Environment Secretary Roy Cimatu has ordered the planting of 3,500 Benguet pine trees within the compound of The Mansion in Baguio City to restore the smell of pine trees.
He earlier raised concerns that Baguio was already losing its pine trees, saying visitors and the residents as well could no longer smell the fragrance of the trees that made Baguio famous for as a tourist spot, apart from its cold weather.
Ralph Pablo, Department of Environment and Natural Resources' Cordillera Administrative Region executive director, said about 350 Presidential Security Group members recently took part in the tree-planting activity in the two-hectare open ground of The Mansion, the official summer palace of the Philippine president.
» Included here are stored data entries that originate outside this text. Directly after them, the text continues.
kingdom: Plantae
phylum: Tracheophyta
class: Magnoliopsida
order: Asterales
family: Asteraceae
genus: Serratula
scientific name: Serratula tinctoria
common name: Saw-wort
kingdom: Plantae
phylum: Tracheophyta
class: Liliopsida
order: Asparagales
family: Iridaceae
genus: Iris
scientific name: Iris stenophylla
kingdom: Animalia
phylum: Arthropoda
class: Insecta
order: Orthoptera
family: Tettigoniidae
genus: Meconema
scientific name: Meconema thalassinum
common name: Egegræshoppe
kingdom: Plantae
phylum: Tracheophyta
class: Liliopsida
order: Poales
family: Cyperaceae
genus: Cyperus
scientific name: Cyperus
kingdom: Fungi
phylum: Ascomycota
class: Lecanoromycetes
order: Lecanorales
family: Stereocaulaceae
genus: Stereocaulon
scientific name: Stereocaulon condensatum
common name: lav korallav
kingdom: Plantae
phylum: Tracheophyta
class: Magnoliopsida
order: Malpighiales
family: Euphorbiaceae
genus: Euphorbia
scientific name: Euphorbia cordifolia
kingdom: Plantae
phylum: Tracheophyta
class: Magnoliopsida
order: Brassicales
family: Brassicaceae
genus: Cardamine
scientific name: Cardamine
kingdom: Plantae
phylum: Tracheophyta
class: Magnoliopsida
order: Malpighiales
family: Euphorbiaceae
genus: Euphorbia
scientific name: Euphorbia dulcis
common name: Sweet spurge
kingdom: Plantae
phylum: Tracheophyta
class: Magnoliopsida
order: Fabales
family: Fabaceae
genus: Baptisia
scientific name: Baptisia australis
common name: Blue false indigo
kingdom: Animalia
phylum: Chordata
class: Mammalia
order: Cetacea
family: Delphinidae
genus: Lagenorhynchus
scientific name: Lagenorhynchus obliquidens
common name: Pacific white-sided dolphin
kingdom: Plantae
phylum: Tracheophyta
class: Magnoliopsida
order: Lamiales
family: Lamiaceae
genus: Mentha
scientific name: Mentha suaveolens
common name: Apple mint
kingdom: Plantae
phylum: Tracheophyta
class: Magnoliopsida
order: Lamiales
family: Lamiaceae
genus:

“Secretary Cimatu’s order was to saturate Baguio with the smell of pine trees again and restore the city’s claim to being the City of Pines,” he said.
During last February's Philippine Military Academy alumni homecoming, Cimatu cited the dwindling number of Benguet pine trees in Baguio, the summer capital of the country.
He immediately ordered a conduct of an inventory on the number of pine trees, and to come up with solutions to preserve and protect them.
According to Pablo, an inventory showed the city’s trees number 2,498,019 within its 5,750-hectare territory.
Benguet pine trees, measuring up to 124 centimeters in diameter, numbered 351,493 or 14 percent of the total count.
Of the total Benguet pine trees, 79 percent or 277,148 were concentrated in areas classified as “closed forest” or “closed canopy,” such as in Camp John Hay reservation and forest parks near the Teachers’ Camp and the PMA.
The city’s open forest, such as the area where the 3,500 saplings were planted, had 70,735 Benguet pine trees with 3,610 others found in residential areas.
Pablo blamed the intensified construction boom and expanding urban sprawl as among the reasons for the noticeable decline of the pine trees.
He told the regional office to discourage lot owners applying for cutting permits to spare the pine trees.